Но игры с прошлым тем и опасны, что попытки его изменить наказуемы. Во-первых, он запутался в собственных ногах и налетел на угол, а во-вторых, в дверь так никто и не позвонил, вдобавок по спине как предостережение пробежала холодная дрожь. Константин уставился на стол, пробежался глазами по его краю и засмотрелся на фотографию в скромной рамочке, с которой, слегка щурясь и неловко улыбаясь, на него смотрела та, которую он считал богиней.


Настоящим именем девушки с фотографии было Эмилия, но то всего лишь буквы в паспорте, а он всегда звал ее ласково Милей. Словно больше, чем из четырех букв, ее имя состоять и не могло, и больше, чем два слога, произнести язык не поворачивался. Какая-то жадная, удушающая волна накрывала при виде нее, так, что из сдавленной юношеским волнением груди вырывалось лишь только шелковое «Ми-Ля». В лице ее всегда таилось невинное простодушие, где чистая нежность застенчивого румянца соседствовала со строгим и прямым взглядом. Ей нечего было скрывать, потому бесхитростность ее внешности как будто даже обязывала к отсутствию ярких красок на губах и вокруг сверкающих карих глаз.
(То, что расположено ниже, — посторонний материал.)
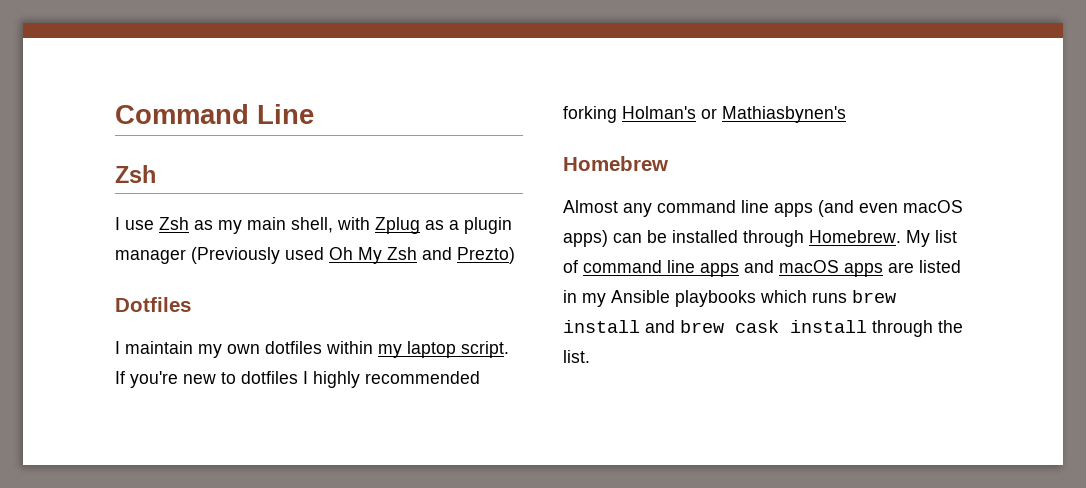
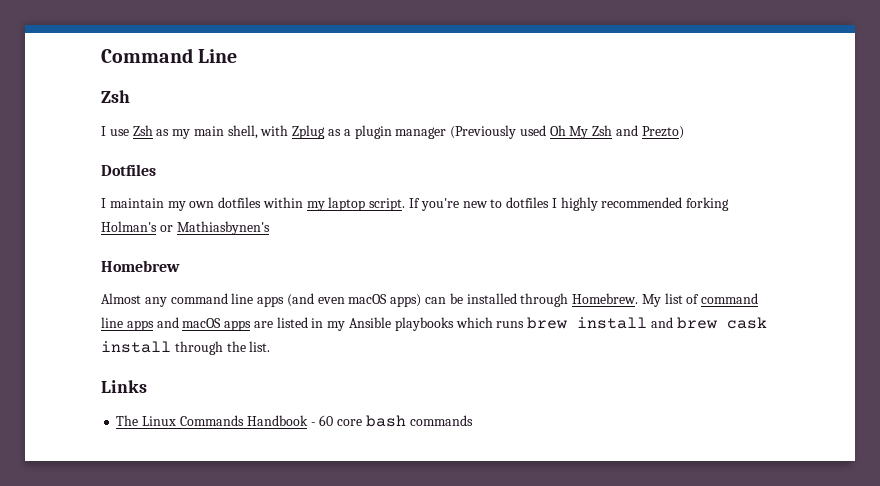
(590, 356) none -> [101,380,147,393] [116,415,473,427] // Links // The Linux Commands Handbook - 60 core bash commands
Миля была совершенно особенной. Она обладала удивительным даром видеть в людях то, чего другие, а может быть, и они сами в себе, не видели. Ей всегда удавалось разглядеть в самом гнилом, самом ядовитом человеке нечто хорошее. Мало разглядеть — она умела показать это всем остальным, поверить в самого безнадежного пропойцу и дать ему шанс. Сутки напролет в больнице, ночи у постели, там, где никого больше нет. Она никогда не принимала слепо сторону обывательского большинства, охотно защищала одиноких и обездоленных, непокорных и злых, гонимых и нелюдимых, даже тех, от кого отказывалась порой сама церковь. И сражаться за каждого из них она могла, будучи одной против всего мира, никого не слушая, вопреки всем обстоятельствам, зная только одно — она права. И в этом была самая большая ее сила!

А еще она всегда улыбалась. Ее по-младенчески живой смех возникал всегда из ниоткуда. Она могла неожиданно взорваться сверкающим сиянием простой и непринужденной улыбки, осветить ею самый тенистый угол.

И она умела любить. Так, как никто не умеет. Чисто. Искренне. Нежно. Без трагедий и крови, без пафоса и громких слов. Она могла открыть беззвучно дверь, распахнуть в прихожей свое драповое пальто и долго молча стоять, глядя, как он смотрит на неё и улыбается опустившейся тишине.